(TASK OBJECTIVE):
One range is to be output from the listing below, exactly as written: the line with "5718 | 506 |" to the line with "6005 | 584 |", both kept.

(THE DATA):
■ ■ ■ ■ ■
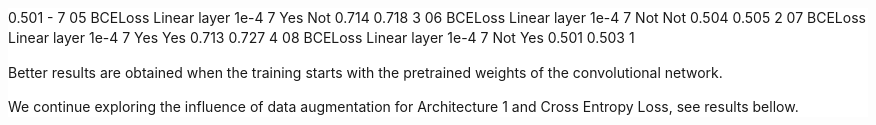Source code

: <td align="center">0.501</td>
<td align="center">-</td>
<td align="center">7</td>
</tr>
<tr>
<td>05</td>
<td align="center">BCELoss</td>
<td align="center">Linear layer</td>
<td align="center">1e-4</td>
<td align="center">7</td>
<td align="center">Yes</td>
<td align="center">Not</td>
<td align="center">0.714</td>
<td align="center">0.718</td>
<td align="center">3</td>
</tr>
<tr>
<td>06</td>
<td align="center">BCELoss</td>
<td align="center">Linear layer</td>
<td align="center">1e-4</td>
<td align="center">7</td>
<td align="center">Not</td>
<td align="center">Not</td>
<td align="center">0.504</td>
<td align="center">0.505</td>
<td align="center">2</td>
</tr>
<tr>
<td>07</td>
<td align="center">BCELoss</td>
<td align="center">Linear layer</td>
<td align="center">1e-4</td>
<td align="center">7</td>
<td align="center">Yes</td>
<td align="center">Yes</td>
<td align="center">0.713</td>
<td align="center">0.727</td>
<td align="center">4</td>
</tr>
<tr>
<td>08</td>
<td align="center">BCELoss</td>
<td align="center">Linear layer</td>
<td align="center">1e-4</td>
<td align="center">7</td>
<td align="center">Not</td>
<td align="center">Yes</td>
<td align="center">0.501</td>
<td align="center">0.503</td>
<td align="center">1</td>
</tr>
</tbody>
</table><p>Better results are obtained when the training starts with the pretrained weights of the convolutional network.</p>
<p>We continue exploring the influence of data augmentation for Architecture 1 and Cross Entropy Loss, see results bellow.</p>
■ ■ ■ ■ ■
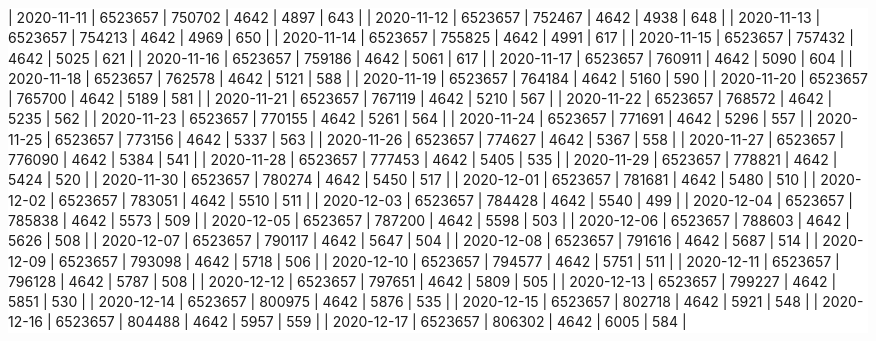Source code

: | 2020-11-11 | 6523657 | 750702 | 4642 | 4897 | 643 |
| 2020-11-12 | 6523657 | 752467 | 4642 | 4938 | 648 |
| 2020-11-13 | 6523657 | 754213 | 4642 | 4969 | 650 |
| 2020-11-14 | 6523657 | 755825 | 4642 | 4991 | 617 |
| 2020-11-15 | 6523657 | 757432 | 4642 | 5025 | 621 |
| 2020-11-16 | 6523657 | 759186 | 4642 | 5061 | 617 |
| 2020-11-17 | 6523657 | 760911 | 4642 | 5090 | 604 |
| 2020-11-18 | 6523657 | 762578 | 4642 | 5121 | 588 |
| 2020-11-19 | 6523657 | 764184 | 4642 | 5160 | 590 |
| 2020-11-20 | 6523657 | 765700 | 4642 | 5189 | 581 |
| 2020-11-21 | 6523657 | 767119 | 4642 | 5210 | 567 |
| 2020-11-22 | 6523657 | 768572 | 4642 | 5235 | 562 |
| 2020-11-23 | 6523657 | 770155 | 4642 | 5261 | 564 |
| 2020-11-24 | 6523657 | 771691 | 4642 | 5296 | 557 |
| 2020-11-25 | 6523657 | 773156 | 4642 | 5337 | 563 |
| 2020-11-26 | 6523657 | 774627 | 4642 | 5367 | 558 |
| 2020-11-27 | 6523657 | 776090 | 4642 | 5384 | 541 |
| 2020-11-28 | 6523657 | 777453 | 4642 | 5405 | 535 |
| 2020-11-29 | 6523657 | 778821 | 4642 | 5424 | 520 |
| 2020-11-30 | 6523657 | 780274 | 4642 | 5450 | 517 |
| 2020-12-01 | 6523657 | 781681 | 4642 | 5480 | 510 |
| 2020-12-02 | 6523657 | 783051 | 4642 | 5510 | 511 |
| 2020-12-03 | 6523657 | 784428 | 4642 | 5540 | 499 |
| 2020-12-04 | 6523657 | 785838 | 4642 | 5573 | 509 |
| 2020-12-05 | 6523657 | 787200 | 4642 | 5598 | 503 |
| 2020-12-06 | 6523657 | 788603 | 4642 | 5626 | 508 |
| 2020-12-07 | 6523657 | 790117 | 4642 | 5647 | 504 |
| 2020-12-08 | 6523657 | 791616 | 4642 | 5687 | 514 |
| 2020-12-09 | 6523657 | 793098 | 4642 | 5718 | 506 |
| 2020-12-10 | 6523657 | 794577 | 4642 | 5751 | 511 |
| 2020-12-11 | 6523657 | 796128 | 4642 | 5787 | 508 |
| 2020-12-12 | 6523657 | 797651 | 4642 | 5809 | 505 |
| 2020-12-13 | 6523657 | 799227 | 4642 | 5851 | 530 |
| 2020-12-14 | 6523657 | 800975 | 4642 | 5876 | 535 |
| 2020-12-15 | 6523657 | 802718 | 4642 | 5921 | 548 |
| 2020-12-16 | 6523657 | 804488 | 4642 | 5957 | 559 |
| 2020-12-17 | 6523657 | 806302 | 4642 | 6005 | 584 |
■ ■ ■ ■ ■
(REPLY):
| 2020-12-09 | 6523657 | 793098 | 4642 | 5718 | 506 |
| 2020-12-10 | 6523657 | 794577 | 4642 | 5751 | 511 |
| 2020-12-11 | 6523657 | 796128 | 4642 | 5787 | 508 |
| 2020-12-12 | 6523657 | 797651 | 4642 | 5809 | 505 |
| 2020-12-13 | 6523657 | 799227 | 4642 | 5851 | 530 |
| 2020-12-14 | 6523657 | 800975 | 4642 | 5876 | 535 |
| 2020-12-15 | 6523657 | 802718 | 4642 | 5921 | 548 |
| 2020-12-16 | 6523657 | 804488 | 4642 | 5957 | 559 |
| 2020-12-17 | 6523657 | 806302 | 4642 | 6005 | 584 |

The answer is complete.